La sua nomina ha ricevuto molti consensi e la referente dell’Istituto San Giovanni Bosco, Maria Grazia Convertino ha sostenuto l’iniziativa che ha coinvolto gli alunni di classe quinta in un progetto finanziato con i Fondi Europei dal titolo ” Agorà…scendiamo in piazza!”. L’argomento trattato è stato l’educazione civica, materia che prima si studiava nelle scuole e che da qualche tempo è stata accantonata.

E’ stata una scelta azzardata, dal momento che per un viver civile si deve partire proprio da lì.

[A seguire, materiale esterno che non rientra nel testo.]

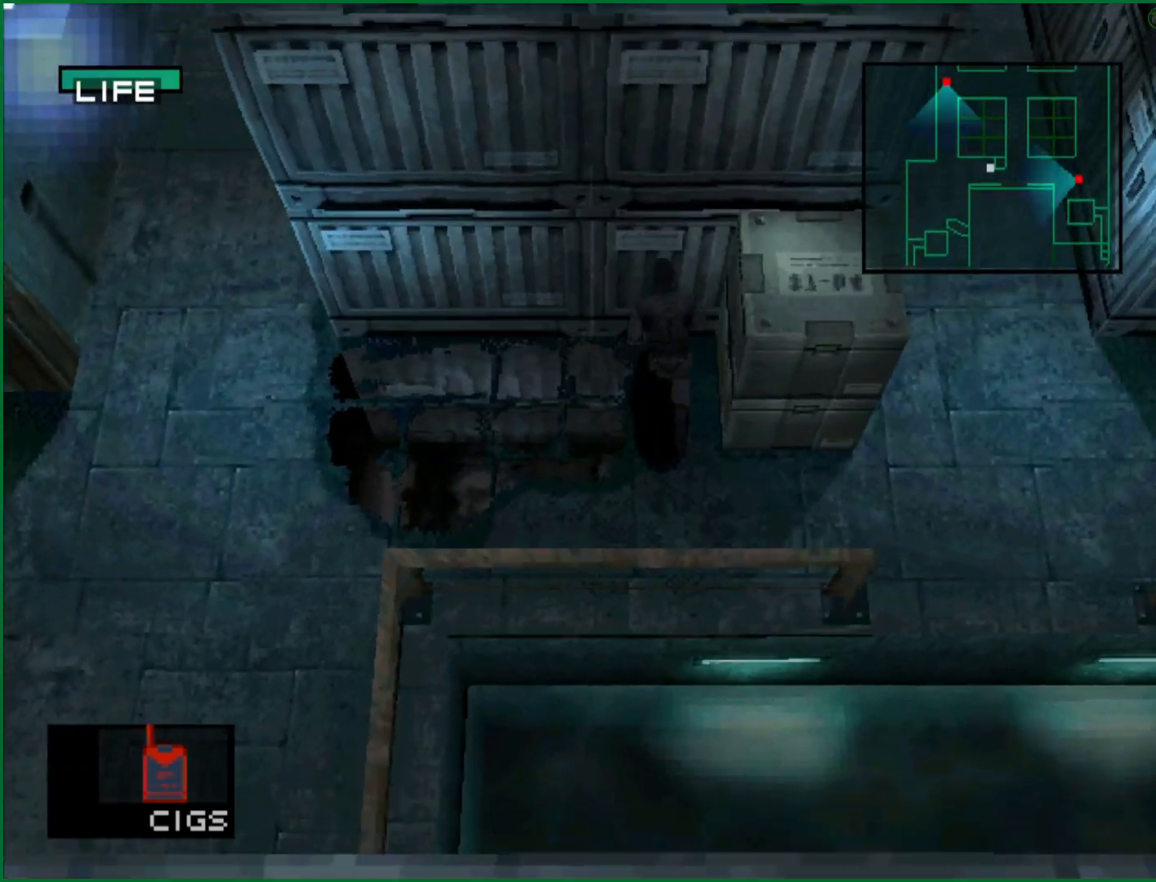
{"buttons": [], "left_stick": "center", "button_events": [[233, "DPAD_DOWN", "down"], [283, "DPAD_DOWN", "up"]]}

Fortunatamente il Governo ha disposto che dal prossimo anno ritorni a essere materia di studio fin dalla scuola primaria.

Il progetto “Educare a vivere” che ha coinvolto gli alunni dell’Istituto San Giovanni Bosco, ha voluto avvicinare i ragazzi alla politica e al bene comune.

Dallo studio e dalla ricerca avviata dai ragazzi, nel corso di questo progetto, si è giunti all’elezione del sindaco, come rappresentante delle loro idee e portavoce delle loro richieste.

La Preside dell’Istituto dichiara che l’elezione del sindaco dei ragazzi è solo un punto di partenza per dare il via a una volontà progettuale che coinvolgerà il consiglio comunale dei ragazzi e l’amm.ne comunale di Massafra per un dialogo continuo.

Tra gli obiettivi del progetto, vi è:

  • Il recupero delle competenze del ruolo sociale dei bambini e dei ragazzi;
  • Fare educazione civica attraverso una pratica di democrazia vissuta;
  • Educare alla partecipazione attraverso le esperienze concrete, gli incontri e la discussione;
  • Potenziare la capacità di confrontarsi e di recepire in modo critico le idee altrui;
  • Rendere protagonisti i minori nelle politiche per l’infanzia.

Iniziative di questo tipo che abituano i ragazzi al vivere civile, nel rispetto delle leggi e del prossimo, è la pratica migliore che si possa fare nelle scuole, per garantire la formazione di individui che saranno i cittadini di domani.